Exercise directions: Continue the article about the Lincoln County judge's reprimand from where it stops, ignoring the data that follows it.

Passage:

* * * * * * *

Missouri Supreme Court reprimands Lincoln County judge citing delays in disposition of cases

Attorneys & Judges
Flynn

Flynn | Ballotpedia

A Lincoln County judge was reprimanded last month by the Missouri Supreme Court for mismanaging his courthouse.

The allegations against Judge Patrick Flynn include failing to file timely reports of cases and allowing at least two legal cases to languish for two years without adjudication.

“If I were filing a suit in this court, I would take a change of judge pretty quickly,” said Laurence Mass, a legal malpractice attorney in Clayton. “I wouldn't want him to adjudicate the case.”

Flynn’s mismanagement caused litigants and attorneys to face significant delays in the final disposition of their cases, according to an Aug. 5 report by the Commission on Retirement, Removal, and Discipline.

“By failing to complete and timely follow the reports, Judge Flynn demonstrated either at best a negligent disobedience to mandatory directives, or at worst, an avoidance of divulging the cases pending for unacceptable periods of time,” wrote the Commission’s chair Judge Robert Clayton and James Smith, Commission administrator and counsel.

While Flynn acknowledged the delays, he also blamed them on assignments outside the circuit, COVID-19, his regular workload, and the time required to address disorganization and discord within Lincoln County Circuit Clerk's office, but the commission still found the conduct to be in violation of Supreme Court rules.

* * * * * * *

Data for analysis:
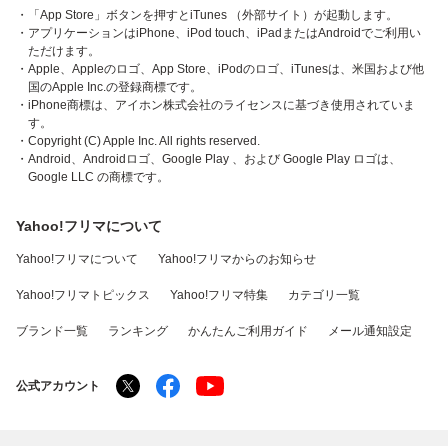
・「App Store」ボタンを押すとiTunes （外部サイト）が起動します。
・アプリケーションはiPhone、iPod touch、iPadまたはAndroidでご利用い
ただけます。
・Apple、Appleのロゴ、App Store、iPodのロゴ、iTunesは、米国および他
国のApple Inc.の登録商標です。
・iPhone商標は、アイホン株式会社のライセンスに基づき使用されていま
す。
・Copyright (C) Apple Inc. All rights reserved.
・Android、Androidロゴ、Google Play 、および Google Play ロゴは、
Google LLC の商標です。
Yahoo!フリマについて
Yahoo!フリマについて
Yahoo!フリマからのお知らせ
Yahoo!フリマトピックス
Yahoo!フリマ特集
カテゴリ一覧
ブランド一覧
ランキング
かんたんご利用ガイド
メール通知設定
公式アカウント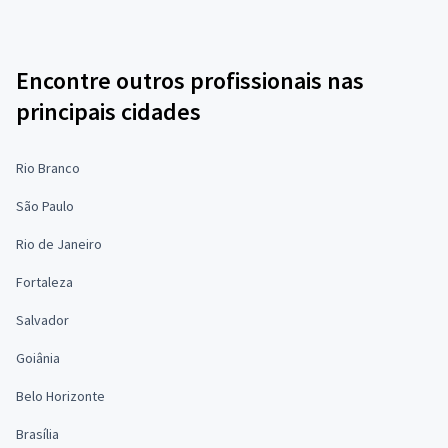
Encontre outros profissionais nas
principais cidades
Rio Branco
São Paulo
Rio de Janeiro
Fortaleza
Salvador
Goiânia
Belo Horizonte
Brasília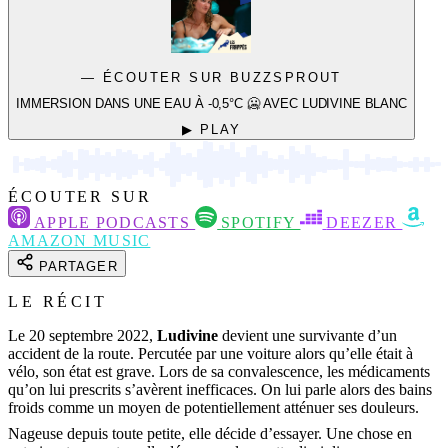
— ÉCOUTER SUR BUZZSPROUT
IMMERSION DANS UNE EAU À -0,5°C 🥶 AVEC LUDIVINE BLANC
▶ PLAY
ÉCOUTER SUR
APPLE PODCASTS
SPOTIFY
DEEZER
AMAZON MUSIC
PARTAGER
LE RÉCIT
Le 20 septembre 2022,
Ludivine
devient une survivante d’un
accident de la route. Percutée par une voiture alors qu’elle était à
vélo, son état est grave. Lors de sa convalescence, les médicaments
qu’on lui prescrits s’avèrent inefficaces. On lui parle alors des bains
froids comme un moyen de potentiellement atténuer ses douleurs.
Nageuse depuis toute petite, elle décide d’essayer. Une chose en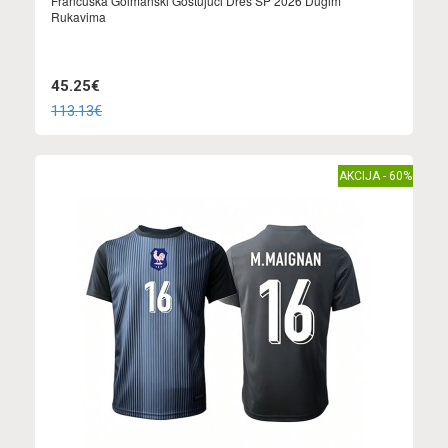
Francuska Golmanski Gostujuci Dres SP 2026 Dugim
Rukavima
45.25€
113.13€
AKCIJA - 60%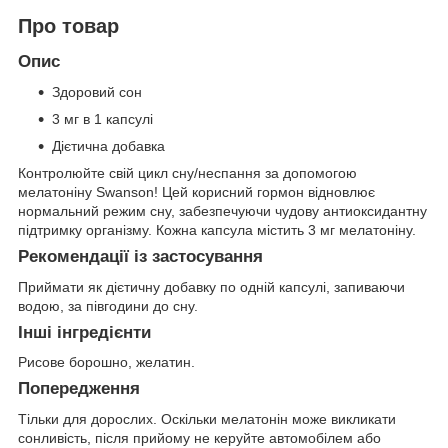
Про товар
Опис
Здоровий сон
3 мг в 1 капсулі
Дієтична добавка
Контролюйте свій цикл сну/неспання за допомогою
мелатоніну Swanson! Цей корисний гормон відновлює
нормальний режим сну, забезпечуючи чудову антиоксидантну
підтримку організму. Кожна капсула містить 3 мг мелатоніну.
Рекомендації із застосування
Приймати як дієтичну добавку по одній капсулі, запиваючи
водою, за півгодини до сну.
Інші інгредієнти
Рисове борошно, желатин.
Попередження
Тільки для дорослих. Оскільки мелатонін може викликати
сонливість, після прийому не керуйте автомобілем або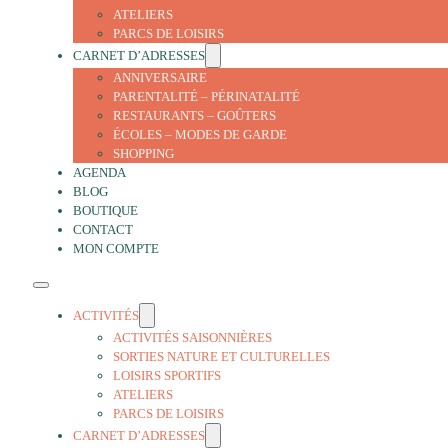
ATELIERS
PARCS DE LOISIRS
CARNET D’ADRESSES
ANNIVERSAIRE
PARENTALITÉ – PÉRINATALITÉ
RESTAURANTS – GOÛTERS
ÉCOLES – MODES DE GARDE
SHOPPING
AGENDA
BLOG
BOUTIQUE
CONTACT
MON COMPTE
ACTIVITÉS
ACTIVITÉS SAISONNIÈRES
SORTIES NATURE ET CULTURELLES
LOISIRS SPORTIFS
ATELIERS
PARCS DE LOISIRS
CARNET D’ADRESSES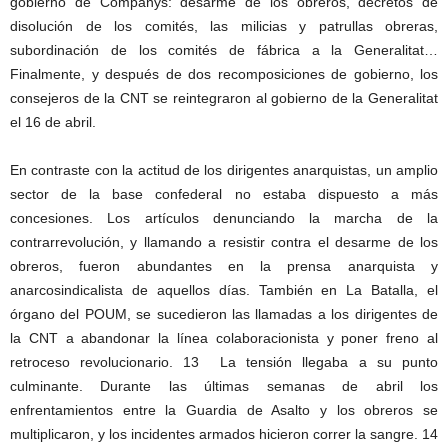
gobierno de Companys: desarme de los obreros, decretos de
disolución de los comités, las milicias y patrullas obreras,
subordinación de los comités de fábrica a la Generalitat…
Finalmente, y después de dos recomposiciones de gobierno, los
consejeros de la CNT se reintegraron al gobierno de la Generalitat
el 16 de abril.
En contraste con la actitud de los dirigentes anarquistas, un amplio
sector de la base confederal no estaba dispuesto a más
concesiones. Los artículos denunciando la marcha de la
contrarrevolución, y llamando a resistir contra el desarme de los
obreros, fueron abundantes en la prensa anarquista y
anarcosindicalista de aquellos días. También en La Batalla, el
órgano del POUM, se sucedieron las llamadas a los dirigentes de
la CNT a abandonar la línea colaboracionista y poner freno al
retroceso revolucionario. 13 La tensión llegaba a su punto
culminante. Durante las últimas semanas de abril los
enfrentamientos entre la Guardia de Asalto y los obreros se
multiplicaron, y los incidentes armados hicieron correr la sangre. 14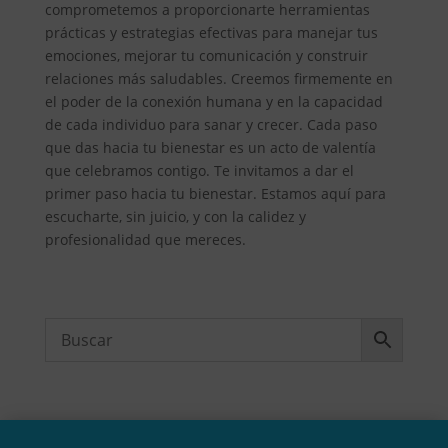
comprometemos a proporcionarte herramientas
prácticas y estrategias efectivas para manejar tus
emociones, mejorar tu comunicación y construir
relaciones más saludables. Creemos firmemente en
el poder de la conexión humana y en la capacidad
de cada individuo para sanar y crecer. Cada paso
que das hacia tu bienestar es un acto de valentía
que celebramos contigo. Te invitamos a dar el
primer paso hacia tu bienestar. Estamos aquí para
escucharte, sin juicio, y con la calidez y
profesionalidad que mereces.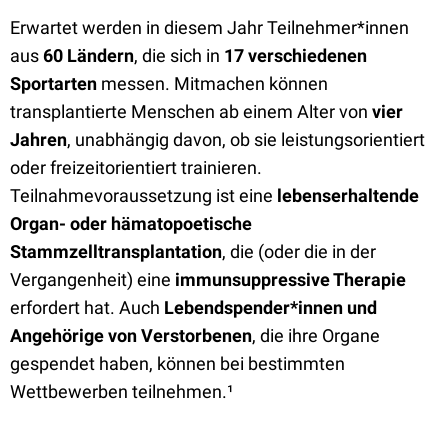
Erwartet werden in diesem Jahr Teilnehmer*innen
aus
60 Ländern
, die sich in
17 verschiedenen
Sportarten
messen. Mitmachen können
transplantierte Menschen ab einem Alter von
vier
Jahren
, unabhängig davon, ob sie leistungsorientiert
oder freizeitorientiert trainieren.
Teilnahmevoraussetzung ist eine
lebenserhaltende
Organ- oder hämatopoetische
Stammzelltransplantation
, die (oder die in der
Vergangenheit) eine
immunsuppressive Therapie
erfordert hat. Auch
Lebendspender*innen und
Angehörige von Verstorbenen
, die ihre Organe
gespendet haben, können bei bestimmten
Wettbewerben teilnehmen.¹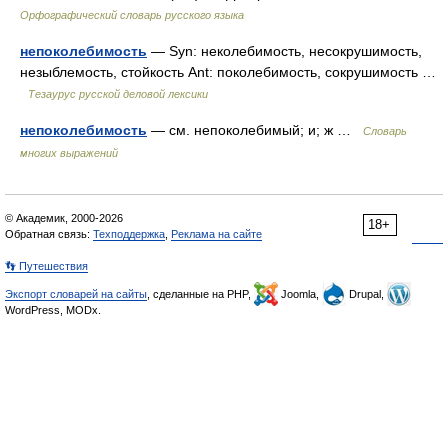
Орфографический словарь русского языка
непоколебимость
— Syn: неколебимость, несокрушимость,
незыблемость, стойкость Ant: поколебимость, сокрушимость …
Тезаурус русской деловой лексики
непоколебимость
— см. непоколебимый; и; ж …
Словарь
многих выражений
© Академик, 2000-2026
18+
Обратная связь:
Техподдержка
,
Реклама на сайте
👣 Путешествия
Экспорт словарей на сайты
, сделанные на PHP,
Joomla,
Drupal,
WordPress, MODx.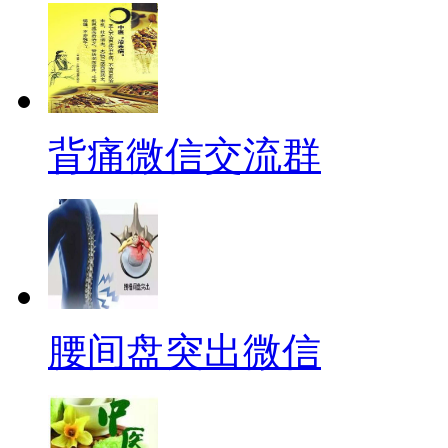
背痛微信交流群
腰间盘突出微信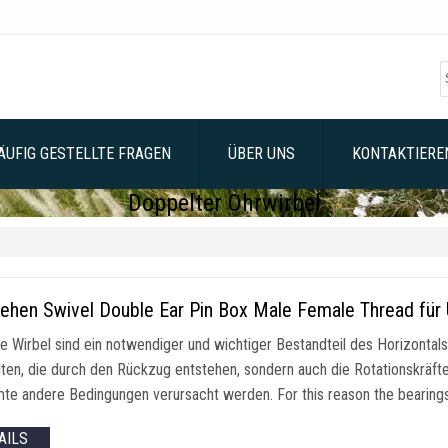
ÄUFIG GESTELLTE FRAGEN
ÜBER UNS
KONTAKTIEREN
Doppelter Ohrwirbel
ehen Swivel Double Ear Pin Box Male Female Thread für 
e Wirbel sind ein notwendiger und wichtiger Bestandteil des Horizontal
lten, die durch den Rückzug entstehen, sondern auch die Rotationskräfte
te andere Bedingungen verursacht werden.
For this reason the bearings
AILS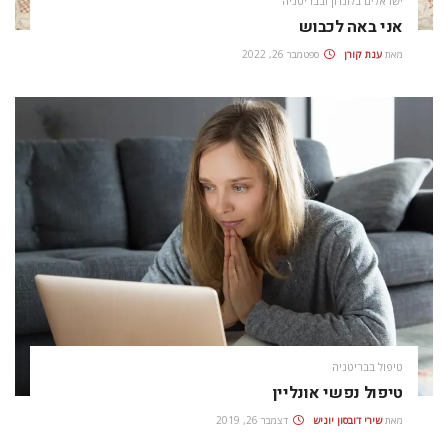
ישראלים בלונדון ובבריטניה
אני באה לכבוש
מאת
ענת קורן
ספטמבר 26, 2022
טיפול בבריטניה
טיפול נפשי אונליין
מאת
שירי דובסון יוניש
דצמבר 26, 2019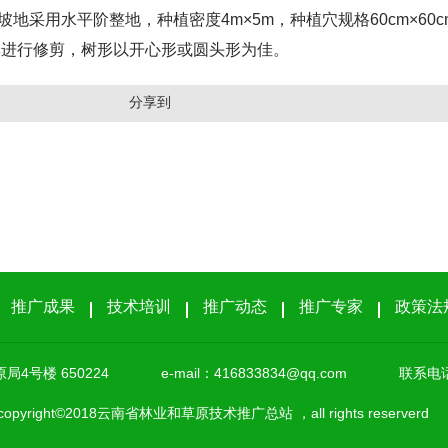
坡地采用水平阶整地，种植密度
4m×5m，种植穴规格60cm×6
季进行修剪，树形以开心形或圆头形为佳。
分享到
推广成果
技术培训
推广动态
推广专家
政策法
4号楼 650224
e-mail：
416833834@qq.com
联系电话：
opyright©2018云南省林业和草原技术推广总站 ，all rights reserv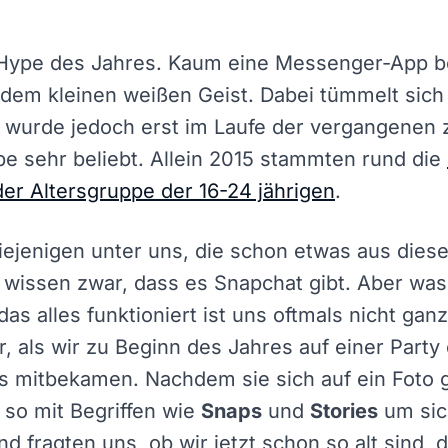
a Hype des Jahres. Kaum eine Messenger-App be
t dem kleinen weißen Geist. Dabei tümmelt sich
, wurde jedoch erst im Laufe der vergangenen
pe sehr beliebt. Allein 2015 stammten rund die
er Altersgruppe der 16-24 jährigen
.
iejenigen unter uns, die schon etwas aus dies
wissen zwar, dass es Snapchat gibt. Aber was
as alles funktioniert ist uns oftmals nicht ganz
, als wir zu Beginn des Jahres auf einer Party 
ls mitbekamen. Nachdem sie sich auf ein Foto 
 so mit Begriffen wie
Snaps
und
Stories
um sic
nd fragten uns, ob wir jetzt schon so alt sind,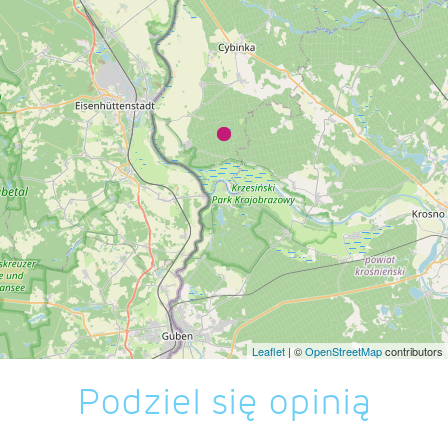
Leaflet
| ©
OpenStreetMap
contributors
Podziel się opinią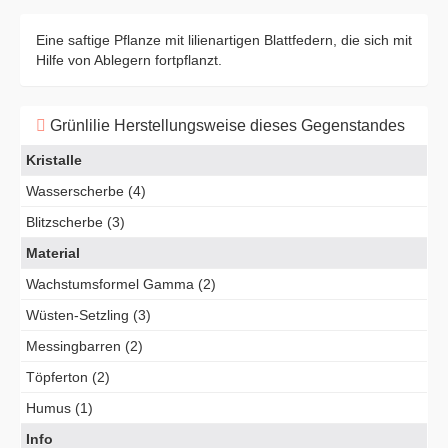
Eine saftige Pflanze mit lilienartigen Blattfedern, die sich mit
Hilfe von Ablegern fortpflanzt.
Grünlilie Herstellungsweise dieses Gegenstandes
Kristalle
Wasserscherbe (4)
Blitzscherbe (3)
Material
Wachstumsformel Gamma (2)
Wüsten-Setzling (3)
Messingbarren (2)
Töpferton (2)
Humus (1)
Info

* * * * * * *

Expected answer:
Flynn has been embroiled in a long-standing dispute with Karla Allsberry, Lincoln County’s outgoing Clerk of the Circuit Court, in which Allsberry sued Flynn alleging he overstepped his authority by placing her on indefinite administrative leave and banning her from performing circuit clerk duties.

As previously reported in the St. Louis Record, Allsberry’s husband, Gregory Allsberry, a Republican, defeated Flynn, a Democrat, in the 2014 general elections in which both were gunning for associate judgeship.

“It's exceedingly rare for a judge to be reprimanded,” Mass told the St. Louis Record. “In almost every complaint against a judge, as I understand it, there's no overt action taken.”

By itself, the Missouri Supreme Court’s reprimand is not enough for the litigants of previous cases that Flynn adjudicated to challenge their outcome unless within the timeframe of an appeal, however, Mass said that for the Supreme Court to overtly discipline a judge is significant.

“Litigants have to take that into account,” he said. “It makes you wonder if your client will get a fair shake and it makes you very hesitant to have any case heard by that judge.”